In order to establish a non-taxable practice prescribed in Article 18(3) of the Framework Act on National Taxes, there is an objective fact that has not been imposed over a considerable period of time, and a tax authority must have the intent not to impose taxes due to any special circumstance even though it knows that it is able to impose taxes on the matter. Such public opinion or intent must be expressed explicitly or implicitly, and in order to establish an implied indication, there is a circumstance to view that the tax authority expressed its intent not to impose taxes on the state of non-taxation for a considerable period of time, unlike a mere omission of taxation (see, e.g., Supreme Court Decision 2016Du43077, Oct. 13, 2016).

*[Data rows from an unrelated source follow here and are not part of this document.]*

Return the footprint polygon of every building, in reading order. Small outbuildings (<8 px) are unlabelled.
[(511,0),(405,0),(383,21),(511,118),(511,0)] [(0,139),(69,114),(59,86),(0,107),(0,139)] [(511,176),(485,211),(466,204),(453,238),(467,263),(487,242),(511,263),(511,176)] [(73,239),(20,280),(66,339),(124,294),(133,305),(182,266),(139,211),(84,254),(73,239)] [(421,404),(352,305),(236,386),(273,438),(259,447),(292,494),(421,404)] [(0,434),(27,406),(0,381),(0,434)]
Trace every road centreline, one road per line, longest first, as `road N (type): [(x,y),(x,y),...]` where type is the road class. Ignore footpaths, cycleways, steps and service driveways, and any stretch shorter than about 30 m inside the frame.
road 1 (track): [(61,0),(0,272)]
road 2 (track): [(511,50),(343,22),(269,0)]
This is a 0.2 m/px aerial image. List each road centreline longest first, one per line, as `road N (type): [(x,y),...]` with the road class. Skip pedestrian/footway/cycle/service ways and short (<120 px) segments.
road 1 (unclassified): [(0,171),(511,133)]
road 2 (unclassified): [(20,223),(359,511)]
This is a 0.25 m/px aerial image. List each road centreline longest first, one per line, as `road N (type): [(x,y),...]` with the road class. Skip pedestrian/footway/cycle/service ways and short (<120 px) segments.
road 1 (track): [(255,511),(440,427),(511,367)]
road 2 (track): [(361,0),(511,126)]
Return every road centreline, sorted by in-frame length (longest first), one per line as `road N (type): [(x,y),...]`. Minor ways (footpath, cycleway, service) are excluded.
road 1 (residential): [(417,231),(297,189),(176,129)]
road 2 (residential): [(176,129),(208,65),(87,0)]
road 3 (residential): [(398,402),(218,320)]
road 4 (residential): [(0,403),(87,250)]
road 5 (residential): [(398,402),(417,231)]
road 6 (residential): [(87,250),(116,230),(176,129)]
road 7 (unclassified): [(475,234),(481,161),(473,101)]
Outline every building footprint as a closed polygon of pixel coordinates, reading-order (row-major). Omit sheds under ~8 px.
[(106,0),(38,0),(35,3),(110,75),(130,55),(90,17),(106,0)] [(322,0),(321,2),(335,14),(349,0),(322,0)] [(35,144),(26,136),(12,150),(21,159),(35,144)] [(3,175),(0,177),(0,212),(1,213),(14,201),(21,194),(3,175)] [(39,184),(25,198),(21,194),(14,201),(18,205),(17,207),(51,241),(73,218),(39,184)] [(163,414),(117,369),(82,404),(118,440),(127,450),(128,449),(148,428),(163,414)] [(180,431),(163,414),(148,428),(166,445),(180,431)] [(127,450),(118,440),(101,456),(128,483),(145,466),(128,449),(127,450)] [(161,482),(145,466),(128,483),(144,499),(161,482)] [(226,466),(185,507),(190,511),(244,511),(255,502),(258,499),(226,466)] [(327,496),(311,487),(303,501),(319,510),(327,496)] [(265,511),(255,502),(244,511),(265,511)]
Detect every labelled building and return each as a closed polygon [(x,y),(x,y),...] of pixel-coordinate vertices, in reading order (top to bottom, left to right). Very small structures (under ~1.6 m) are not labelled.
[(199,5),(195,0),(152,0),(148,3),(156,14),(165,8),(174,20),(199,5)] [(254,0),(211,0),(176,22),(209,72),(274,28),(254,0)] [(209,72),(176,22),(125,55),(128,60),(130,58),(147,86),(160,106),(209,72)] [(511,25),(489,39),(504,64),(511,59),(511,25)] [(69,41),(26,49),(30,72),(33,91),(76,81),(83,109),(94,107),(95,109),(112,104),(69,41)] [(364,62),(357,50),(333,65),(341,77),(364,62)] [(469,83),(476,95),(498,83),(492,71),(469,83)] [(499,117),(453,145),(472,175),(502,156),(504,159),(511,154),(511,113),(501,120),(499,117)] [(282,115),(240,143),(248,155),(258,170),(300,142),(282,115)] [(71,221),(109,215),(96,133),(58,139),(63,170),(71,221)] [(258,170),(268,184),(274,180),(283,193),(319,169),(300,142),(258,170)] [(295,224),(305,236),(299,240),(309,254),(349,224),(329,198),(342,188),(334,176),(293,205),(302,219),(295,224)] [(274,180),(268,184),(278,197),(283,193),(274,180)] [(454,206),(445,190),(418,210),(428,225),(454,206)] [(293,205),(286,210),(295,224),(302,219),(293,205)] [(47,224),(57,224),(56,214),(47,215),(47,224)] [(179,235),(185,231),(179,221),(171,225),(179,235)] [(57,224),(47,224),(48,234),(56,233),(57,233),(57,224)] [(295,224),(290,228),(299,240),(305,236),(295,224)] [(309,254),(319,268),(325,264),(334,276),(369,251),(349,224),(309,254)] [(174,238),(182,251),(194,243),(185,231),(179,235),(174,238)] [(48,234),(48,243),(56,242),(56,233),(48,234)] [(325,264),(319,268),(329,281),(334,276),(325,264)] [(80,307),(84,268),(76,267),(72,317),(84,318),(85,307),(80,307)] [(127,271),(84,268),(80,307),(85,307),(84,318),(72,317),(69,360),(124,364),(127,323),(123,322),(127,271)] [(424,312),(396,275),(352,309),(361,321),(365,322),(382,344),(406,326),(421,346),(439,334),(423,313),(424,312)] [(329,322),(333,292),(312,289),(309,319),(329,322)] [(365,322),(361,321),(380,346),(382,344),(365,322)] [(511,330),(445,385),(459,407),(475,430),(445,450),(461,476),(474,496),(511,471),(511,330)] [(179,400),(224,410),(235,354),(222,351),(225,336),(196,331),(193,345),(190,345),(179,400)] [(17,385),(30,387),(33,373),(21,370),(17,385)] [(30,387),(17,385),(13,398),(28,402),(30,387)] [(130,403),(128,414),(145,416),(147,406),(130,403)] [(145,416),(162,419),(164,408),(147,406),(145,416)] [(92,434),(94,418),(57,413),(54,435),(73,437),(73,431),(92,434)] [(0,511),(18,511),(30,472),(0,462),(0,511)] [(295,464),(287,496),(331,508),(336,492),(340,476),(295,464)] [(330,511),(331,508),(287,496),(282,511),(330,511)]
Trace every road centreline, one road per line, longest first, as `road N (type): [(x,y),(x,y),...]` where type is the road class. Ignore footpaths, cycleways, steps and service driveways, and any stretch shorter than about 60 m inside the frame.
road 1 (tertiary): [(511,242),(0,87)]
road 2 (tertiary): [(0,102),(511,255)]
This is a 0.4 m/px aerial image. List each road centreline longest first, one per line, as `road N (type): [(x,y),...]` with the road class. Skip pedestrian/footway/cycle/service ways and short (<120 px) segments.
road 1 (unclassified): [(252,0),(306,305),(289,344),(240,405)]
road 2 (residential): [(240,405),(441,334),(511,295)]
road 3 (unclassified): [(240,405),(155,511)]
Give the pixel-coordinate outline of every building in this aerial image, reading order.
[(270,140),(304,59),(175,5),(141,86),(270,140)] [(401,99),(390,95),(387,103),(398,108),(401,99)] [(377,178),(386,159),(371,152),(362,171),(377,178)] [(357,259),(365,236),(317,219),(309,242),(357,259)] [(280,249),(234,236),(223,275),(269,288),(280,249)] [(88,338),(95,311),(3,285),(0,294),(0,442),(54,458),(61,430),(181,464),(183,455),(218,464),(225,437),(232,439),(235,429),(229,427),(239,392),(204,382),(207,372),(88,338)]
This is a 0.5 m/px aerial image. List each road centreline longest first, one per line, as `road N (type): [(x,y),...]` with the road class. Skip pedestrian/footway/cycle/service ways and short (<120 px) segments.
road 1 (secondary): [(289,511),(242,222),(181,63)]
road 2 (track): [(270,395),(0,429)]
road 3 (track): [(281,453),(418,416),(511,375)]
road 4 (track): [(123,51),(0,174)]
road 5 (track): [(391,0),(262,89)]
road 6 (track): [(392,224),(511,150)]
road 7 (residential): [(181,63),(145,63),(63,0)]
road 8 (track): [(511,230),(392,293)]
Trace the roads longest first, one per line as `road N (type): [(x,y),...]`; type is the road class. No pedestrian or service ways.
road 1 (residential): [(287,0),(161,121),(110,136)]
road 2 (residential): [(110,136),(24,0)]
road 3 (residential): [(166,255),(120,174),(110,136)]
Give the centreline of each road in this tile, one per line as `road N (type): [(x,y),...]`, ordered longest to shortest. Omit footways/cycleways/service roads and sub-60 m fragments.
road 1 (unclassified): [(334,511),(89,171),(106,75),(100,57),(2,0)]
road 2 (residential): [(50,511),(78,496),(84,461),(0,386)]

The Defendants received from around 2012 an application for business registration for the places of business engaged in the same business as the instant places of business, including each of the instant places of business, and subsequently did not impose individual consumption tax. The Defendants confirmed that dance halls, etc. are installed in each of the instant places of business, which are amusement facilities, and the customers are actually engaged in the business with the permission of dancing. Accordingly, each of the instant dispositions was taken since 2015. Accordingly, the Defendants cannot be deemed to have established non-taxation practices for a considerable period even though they knew that individual consumption tax can be imposed on each of the instant places of business. On the other premise, the Defendants’ assertion on this part is without merit.

3) As to additional tax

Under the tax law, in order to facilitate the exercise of the right to impose taxes and the realization of tax claims, the taxpayer’s intentional and negligent acts are not considered as administrative sanctions imposed in accordance with the law in cases where the taxpayer violates the reporting and tax liability as prescribed by the law without justifiable grounds, and the land or mistake of the law does not constitute justifiable grounds (see, e.g., Supreme Court Decision 2000Du5944, Apr. 12, 2002).

As seen earlier, the Defendants cannot be deemed to have expressed the public opinion that they would not impose individual consumption tax on the Plaintiffs, and it cannot be said that the non-taxation practice of imposing individual consumption tax on the same business at each of the instant workplaces was established. Although the Plaintiffs did not know that they should report and pay individual consumption tax on the business at each of the instant workplaces, such site or mistake does not constitute a justifiable ground that it is difficult for the Plaintiffs to have caused the failure of taxpayers to perform their duties. The Plaintiffs’ assertion on this part is without merit.

3. Conclusion

If so, the judgment of the first instance court is justifiable, and the plaintiffs' appeal is dismissed as it is without merit.